A: A Busy Lamp Field (BLF) allows a set to display the status of another user (busy or ringing), but a BLF button is not an appearance of that user. It is not possible to answer calls on that button. In the sipx implementation, pressing a BLF button initiates a speed dial call to that user, rather than dialing a call "as" that user, which is the case for SAA.

Q: Can I join a call in progress at another set?
A: Not directly. One of the parties on the active call can conference in other sets (including other sets with appearances of the shared line), but it is not possible to conference in several users by pressing the "busy" line button.

Q: Is there a limit on how many other users can add this shared line to their phone and have it function like a BLA line?
A: A somewhat artificial limit of 20 subscriptions per shared line is enforced (i.e. 20 sets with an appearance of the same shared line). This was inherited from the RLS and can be modified or removed if we so decide.

Q: Let's assume the user w/ extension 250 wants a BLA appearance of line 200 on his phone. Both user 200 and user 250 have several phones registered, all Polycom. Will BLA function between any of the phones of users 200 and 250 provided the shared line 200 is registered on all phones?
A: Yes. Once we get the configuration for the shared line feature integrated into sipXconfig, then all appearances of the shared line (200 in this case) will be made shared, and calls can be shared between any set with an appearance of it. (After some discussion on the list, we agreed that in the first implementation anyway, a simple "all appearances of this line are shared" was preferred to a per-device setting).

Q: Is the number of phones each user can register to line 200 limited in any way?
A: There are no limits enforced on how many phones can be registered to a single address. For SLA the limit mentioned above would apply.

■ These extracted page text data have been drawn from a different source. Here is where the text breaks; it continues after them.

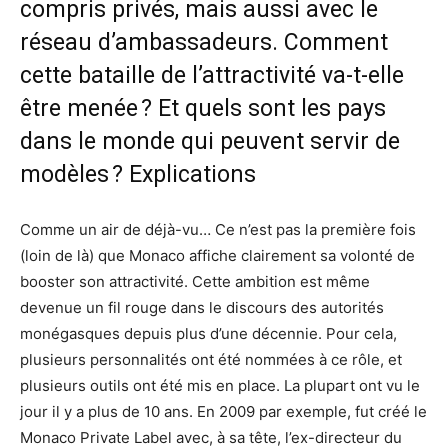
compris privés, mais aussi avec le
réseau d’ambassadeurs. Comment
cette bataille de l’attractivité va-t-elle
être menée ? Et quels sont les pays
dans le monde qui peuvent servir de
modèles ? Explications
Comme un air de déjà-vu… Ce n’est pas la première fois
(loin de là) que Monaco affiche clairement sa volonté de
booster son attractivité. Cette ambition est même
devenue un fil rouge dans le discours des autorités
monégasques depuis plus d’une décennie. Pour cela,
plusieurs personnalités ont été nommées à ce rôle, et
plusieurs outils ont été mis en place. La plupart ont vu le
jour il y a plus de 10 ans. En 2009 par exemple, fut créé le
Monaco Private Label avec, à sa tête, l’ex-directeur du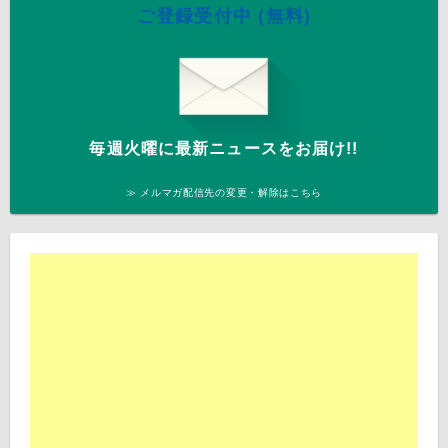
ご登録受付中 (無料)
毎週火曜に最新ニュースをお届け!!
≫ メルマガ配信先の変更・解除はこちら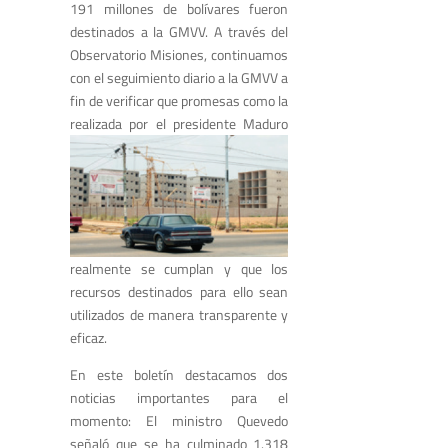
191 millones de bolívares fueron
destinados a la GMVV. A través del
Observatorio Misiones, continuamos
con el seguimiento diario a la GMVV a
fin de verificar que promesas como la
realizada por
el presidente Maduro
realmente se cumplan y que los
recursos destinados para ello sean
utilizados de manera transparente y
eficaz.
En este boletín destacamos dos
noticias importantes para el
momento: El ministro Quevedo
señaló que se ha culminado 1.318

Q: User 250 registered line 200 on his phone as a BLA line. Line 250 itself is 'Shared' and user 300 registered line 250 as a BLA line on his phone. Does this work? In particular can user 250 put calls on hold on both lines 200 and 300 (and not get confused)?
A: Yes, subject to the physical limitations of the set. Lights will be flashing beside the lines labelled 200 and 300 (or, on the smaller set e.g. IP330, phone icon 1 for Line 1 and 2 for Line 2 - this might be confusing but if users are stuck with this set there is no labelling capability except for a bit of tape).

Q: On an attendant console (Polycom with up to 3 sidecars) the admin would like to configure as many different shared lines as there are line keys (the UI says I can have max 34 lines). This allows the attendant to use the BLA function with all the contacts registered on the attendant console phone instead of just using speed dial and BLF. Does this work?
A: I don't think there is any reason that it would not work, provided that the phone can process all the required subscriptions for all the different lines.

Q: If shared line 200 rings on the assistants phone (extension 250) while user 200 (the boss) is on the phone (i.e. using line 200 on his phone), is the assistant able to see the 'On the phone status' while line 200 rings? The assistant needs to take a decision whether to pickup the shared ringing line 200.
A: As soon as one appearance of the shared line goes off-hook (even to dial), all other appearances of it will show that the line is in use. When another call comes in, the phone presents it depending on its capabilities... if the phone has only one button assigned to the line, it changes from solid red (indicating line in use) to flashing green. So the assistant would not know that the line was in use somewhere else unless they saw it before it started flashing. If the set has more than one button assigned to the line, the incoming call is presented on another button, and you can see that one call is in progress on the line, while another is ringing.